Tips For Stepping Up Your Prep Game

Barmen experimenting with new recipes for cocktail
Bartender cutting a grapefruit on the chopping board with another taking down notes. Men experimenting with creating cocktail drink.

A well-prepared bar makes for a more efficient and more profitable operation. So how can you improve your prep work? A panel session at the Tales of the Cocktail conference in July offered some insight on the classic culinary techniques of the bar world. Here are a few of their tips.

For starters, you should approach prep with organization and make it a priority. “Prep is a wonderful opportunity to set the foundation for more interesting drinks and unique service, and differentiate our product,” said bar consultant Alex Day, co-owner of Death & Co. in New York and Honeycut in Los Angeles.

In fact, Day said, “we’re adjusting our processes to put prep on a pedestal. At his bars, prep is a step in upward mobility. “You start and learn in the lab how everything is made,” he said.


You want to be able to have a reference for communicating your prepping strategies, Day added. He recommends using tools such as a drink-batching calculator spreadsheet and the cross-platform organizational app Evernote.

Use the structure of kitchen prep, with everything in its place designed to eliminate obstacles and allow for speed, said Micah Melton, beverage director of renowned cocktail bar The Aviary in Chicago. The Aviary has a unique challenge in that there is no bar, so all of the prep work takes place in the kitchen and typically happens in the morning before the bartenders come in.

The advance prep work enables the Aviary get its craft cocktails out to guests faster: The bar’s average ticket time for a drink is three minutes, seven seconds. That’s important, because “you don’t want the guest sitting there with nothing,” Melton said. Customers don’t notice when a drink comes out fast, he noted, but they do notice if it takes too long.

For inspiration on culinary tips and techniques, Melton said that he frequently turns to The Flavor Bible, by Karen Page and Andrew Dornenburg. The Vegetarian Flavor Bible, the 2014 follow-up to the 2008 original, “is even better,” he said.

It also helps to understand your produce, and how time and preparation techniques affect it. Flavor, aroma and texture are all important in cocktails so make sure your prep work does not result in wilted herbs or dried-out fruit. To keep mint vibrant, you can shock it in ice water for a few minutes, Melton said, then clip the stems and put in hot water.

“Lemon has a tendency to get really funky really fast,” said London-based bartender Kelsey Ramage. She and fellow panelist Iain Griffiths also run Trash Tiki, a pop-up concept and online platform that aims to create Tiki bar ingredients from items that would have been thrown out, from lime husks and banana peels to stale almond croissants.

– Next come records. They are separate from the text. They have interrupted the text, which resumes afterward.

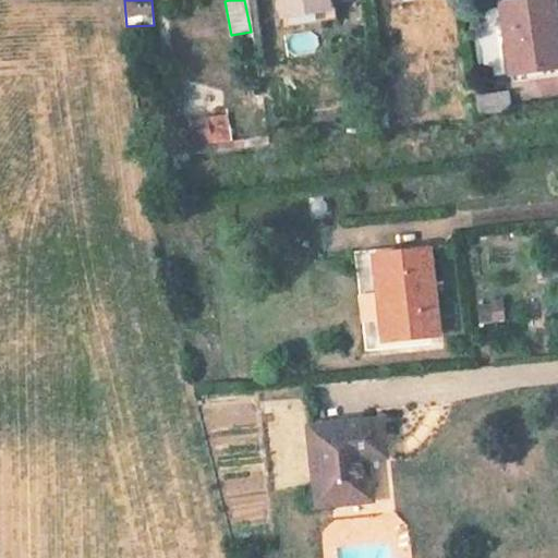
[(279,0),(281,16),(323,11),(320,0),(279,0)]
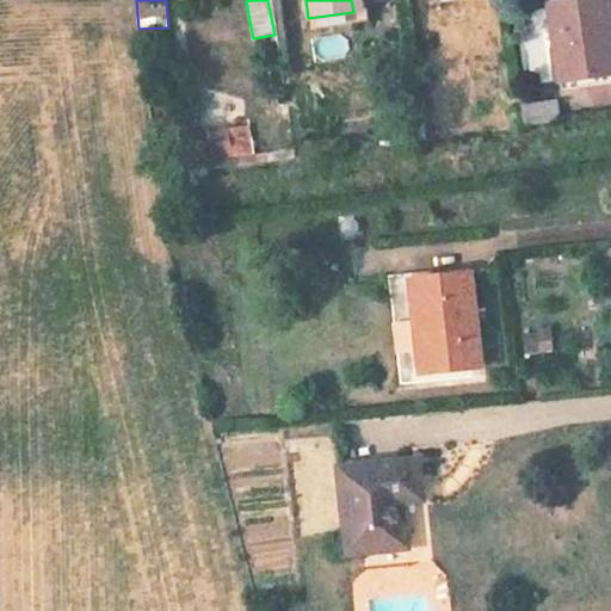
[(309,30),(368,22),(364,0),(351,0),(353,12),(308,18),(309,30)]
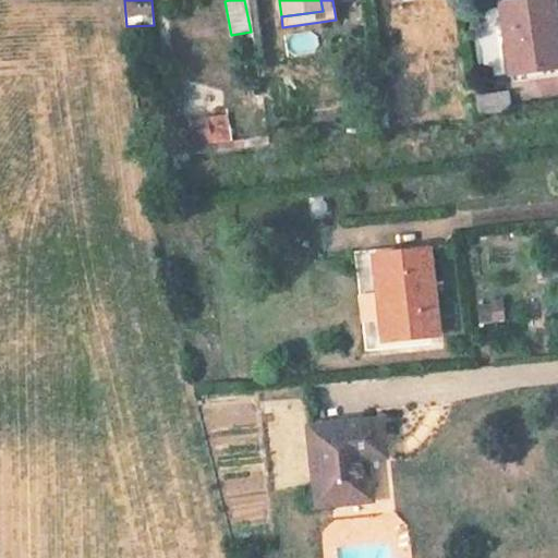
[(413,0),(417,49),(452,47),(448,0),(413,0)]
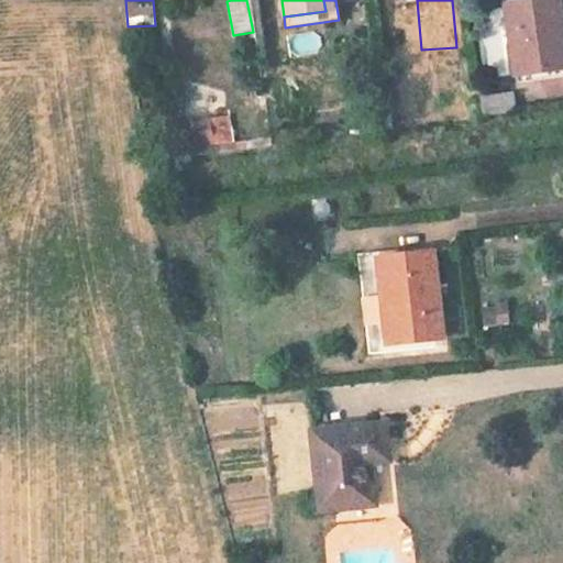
[(562,32),(558,0),(537,0),(507,4),(516,75),(562,69),(561,50),(562,50),(562,32)]
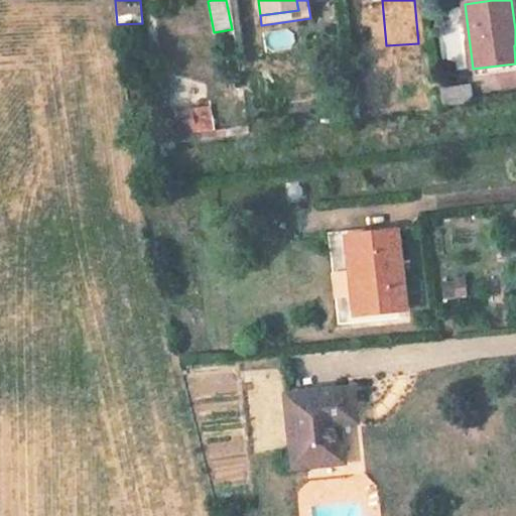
[(441,89),(443,106),(472,102),(470,85),(441,89)]
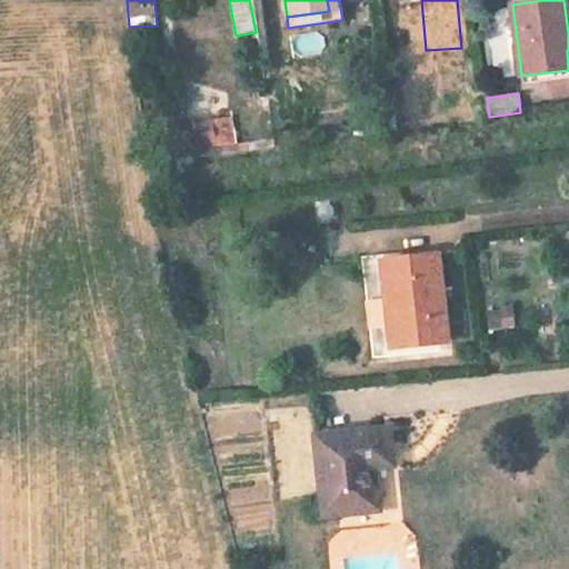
[(211,126),(172,130),(175,147),(213,142),(211,126)]
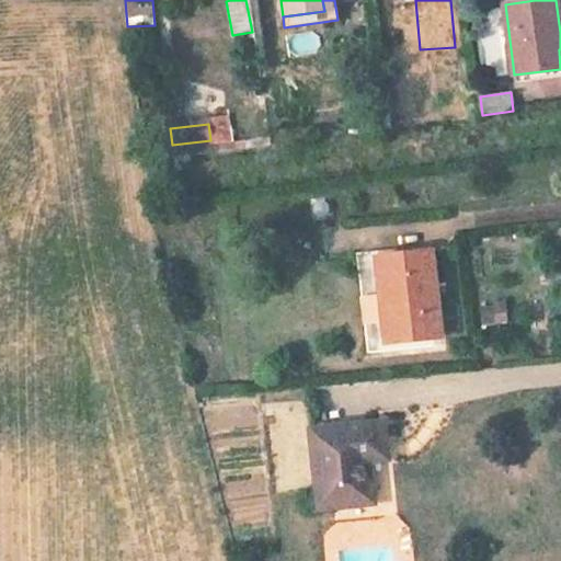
[(398,250),(356,253),(358,260),(399,256),(398,250)]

Technology can help with prepping, particularly if you batch drinks. Melton advised getting a juicer, such as a Zummo, “which will give you the same amount of lime juice every time.”

But don’t be afraid to work with what you’ve got, the panelists noted. You don’t need fancy gear such as a rotary evaporator, centrifuge, homogenizer or carbonation rig to make a good drink.

“A classic Daiquiri is the best thing in the world,” Day said. “If I pass that through a rotovap, it’s not better, it’s different.”